The right of the people to be secure in their persons, houses, papers, and effects, against unreasonable searches and seizures, shall not be violated...
Is it unreasonable to have the government have access to data that the giant info-companies already have access to and have in fact generated and searched through themselves? It certainly seems unparalleled, and I don't for the life of me see how it is actually legal, but given that other organizations have been doing this for years for their own good I have a bit of a hard time seeing how it is unreasonable to have some other people do the exactly the same thing as others while looking for terrorists instead of for their own capital gains.

People, especially at Wired Magazine, used to love to name-drop Bentham's panopticon back in the 1990s, but that idea hasn't been used much if at all in the recent dust up. Perhaps it seemed cool until it happened.

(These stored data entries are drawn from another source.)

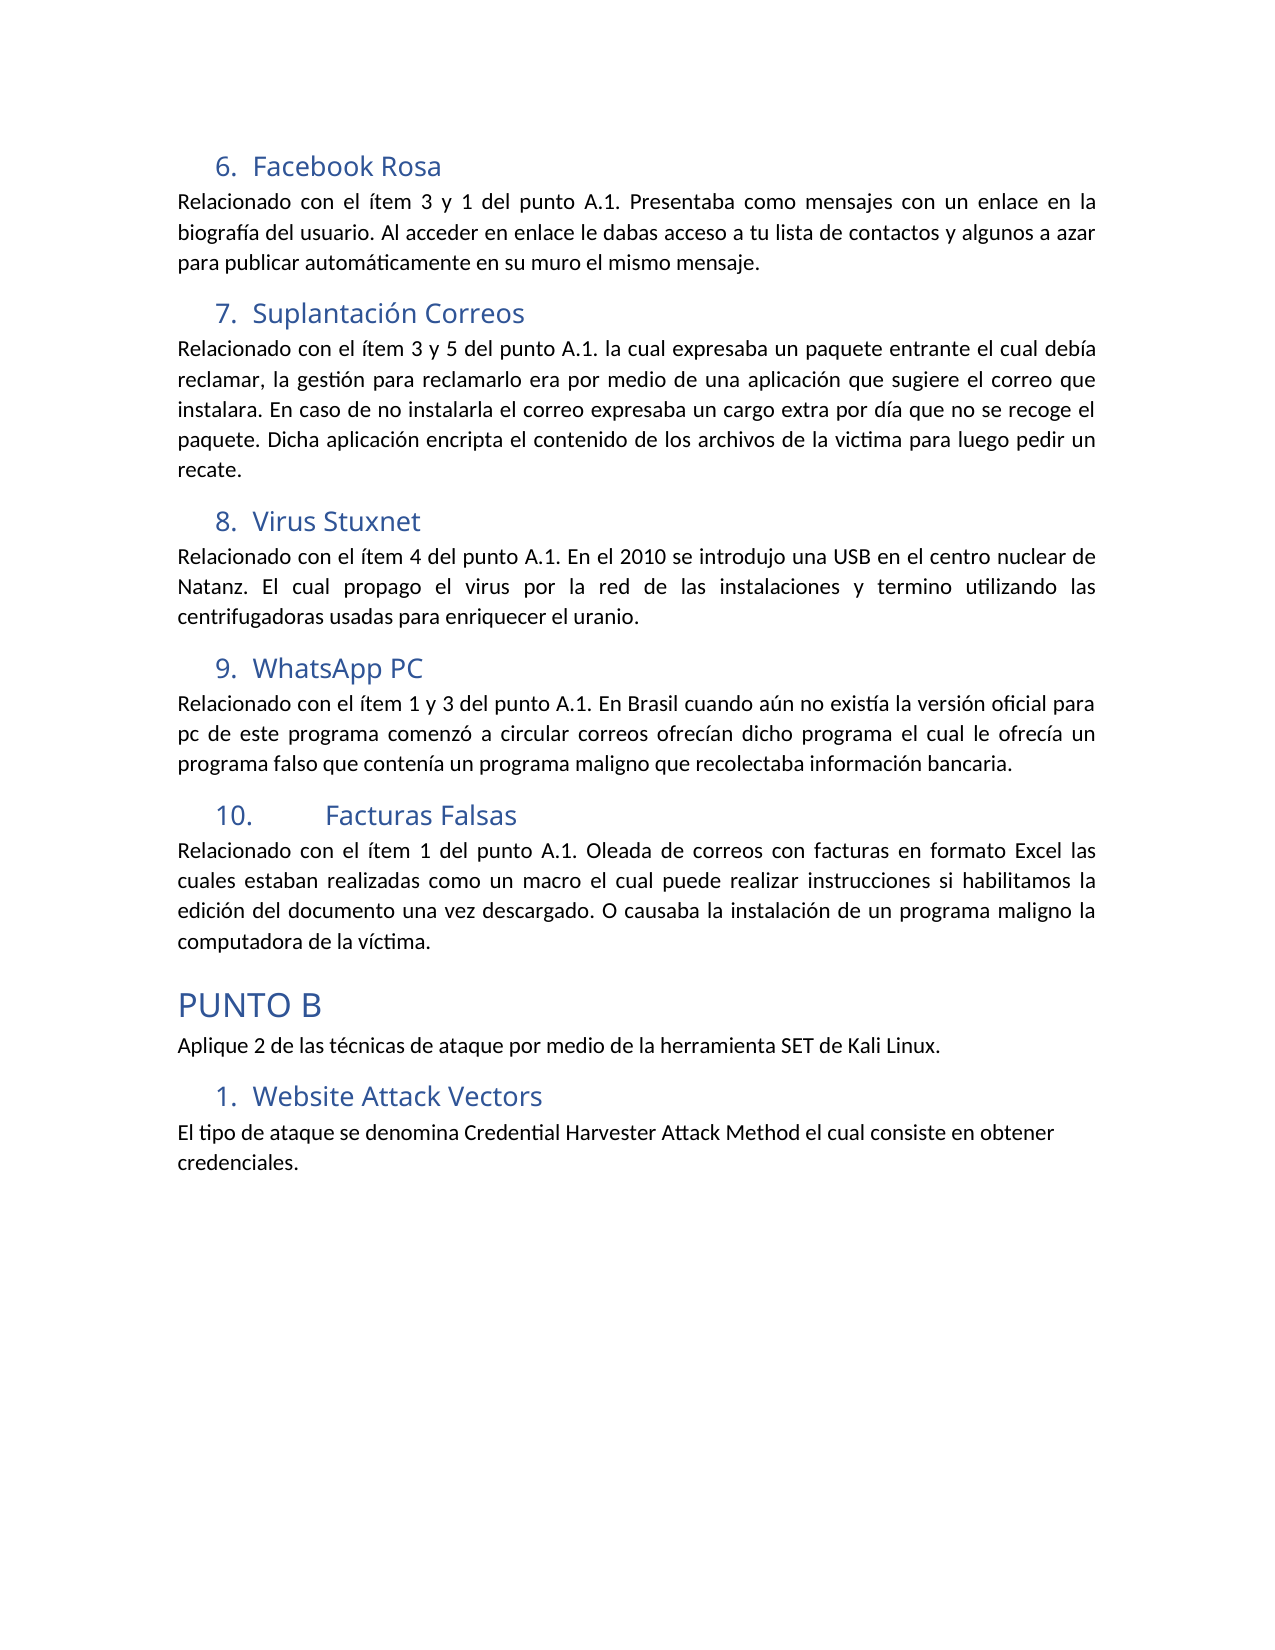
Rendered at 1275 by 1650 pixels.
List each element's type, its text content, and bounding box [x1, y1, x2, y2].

subtitle PUNTO B [177, 982, 1098, 1027]
subtitle Facebook Rosa [215, 148, 1098, 184]
subtitle Facturas Falsas [215, 796, 1098, 833]
text El tipo de ataque se denomina Credential Harvester Attack Method el cual consiste en obtener credenciales. [177, 1118, 1098, 1176]
text Relacionado con el ítem 3 y 5 del punto A.1. la cual expresaba un paquete entrante el cual debía reclamar, la gestión para reclamarlo era por medio de una aplicación que sugiere el correo que instalara. En caso de no instalarla el correo expresaba un cargo extra por día que no se recoge el paquete. Dicha aplicación encripta el contenido de los archivos de la victima para luego pedir un recate. [177, 334, 1098, 483]
subtitle Suplantación Correos [215, 295, 1098, 332]
text Relacionado con el ítem 4 del punto A.1. En el 2010 se introdujo una USB en el centro nuclear de Natanz. El cual propago el virus por la red de las instalaciones y termino utilizando las centrifugadoras usadas para enriquecer el uranio. [177, 542, 1098, 630]
subtitle WhatsApp PC [215, 649, 1098, 686]
text Relacionado con el ítem 1 y 3 del punto A.1. En Brasil cuando aún no existía la versión oficial para pc de este programa comenzó a circular correos ofrecían dicho programa el cual le ofrecía un programa falso que contenía un programa maligno que recolectaba información bancaria. [177, 689, 1098, 777]
text Relacionado con el ítem 1 del punto A.1. Oleada de correos con facturas en formato Excel las cuales estaban realizadas como un macro el cual puede realizar instrucciones si habilitamos la edición del documento una vez descargado. O causaba la instalación de un programa maligno la computadora de la víctima. [177, 836, 1098, 955]
subtitle Virus Stuxnet [215, 502, 1098, 539]
subtitle Website Attack Vectors [215, 1078, 1098, 1115]
text Relacionado con el ítem 3 y 1 del punto A.1. Presentaba como mensajes con un enlace en la biografía del usuario. Al acceder en enlace le dabas acceso a tu lista de contactos y algunos a azar para publicar automáticamente en su muro el mismo mensaje. [177, 187, 1098, 276]
text Aplique 2 de las técnicas de ataque por medio de la herramienta SET de Kali Linux. [177, 1031, 1098, 1059]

Edit: Last week's New Yorker lead article does mention Bentham, but since I was off at ICA in London I only saw it today. The article also astutely points out how we knew the NSA was doing this for years, and knew this years ago.

Saturday, March 23, 2013

More Game Homage

Two more interesting bits of homage from some games:

  • EverQuest II and Back to the Future
  • Minecraft and Portal
Most of the homage in EQII is fantasy related, but on occasion there is general nerd humor (like at least one for Superman and one for Star Trek, although there is also one from The Loveboat, which is unusual). So, sci-fi in fantasy, even fantasy like EQII and WoW which have steampunk-like gnomish tinkerers (when did this happen to allow these games to do this?), is unusual.

Back to the Future's flux capacitor in EQII:
(EQII link) (BttF link)
As for why it's a hat, I don't know, but there it is.


Everyone, even my 9 year old nephew, knows and loves Minecraft. Everyone should also love Portal, since it was amazing (as is Portal 2). But, Minecraft is strongly influenced by some other games (as are many things influenced by other things), among them one of my favorites Dwarf Fortress. Portal was not among them as far as I know, but here you have the infamous cake, which, as it turns out, really is a lie. (Or is it, yes, yes it is, but you can think it's as delicious and moist [at 2:18] as you like.)

The cake is no lie in Minecraft, except it is:

Copying helps us make things.

Thursday, January 31, 2013

Song and Dance

Given the connection between community and communication (as can be easily seen in the English words, from Latin), I somehow was clued into the importance of music and dance as community reinforcing activities. Communities are, in some ways, where a group of people coordinate their actions with each other -- the same is true of dance (and the music that goes along with it). So I had an "of course!" moment when I read this:

The Sesotho verb for singing (ho bina), as in may of the world's languages, also means to dance...
From Daniel Levitin's This Is Your Brain On Music, p. 7. I'm not a linguistics expert, and I know English (sing, dance) and Spanish (cantar, bailar), and as you can see neither of those clued me in.


Thursday, January 10, 2013

Online Dating Math

If 1 in 5 (20%) relationships start online, that suggests that 4 in 5 (80%) start offline. Get away from your screen and go out into the world! Or something. And "See Pics of Single Women", really? What is this, a porn ad? I don't see that the Match.com people could have thought about the math much, or they think their audience is not very good at math. And yes they are probably trying to highlight the word "Free" but it shouldn't be capitalized, and they should know this is the internet where there are people who can do both math and grammar and insist on them being done correctly.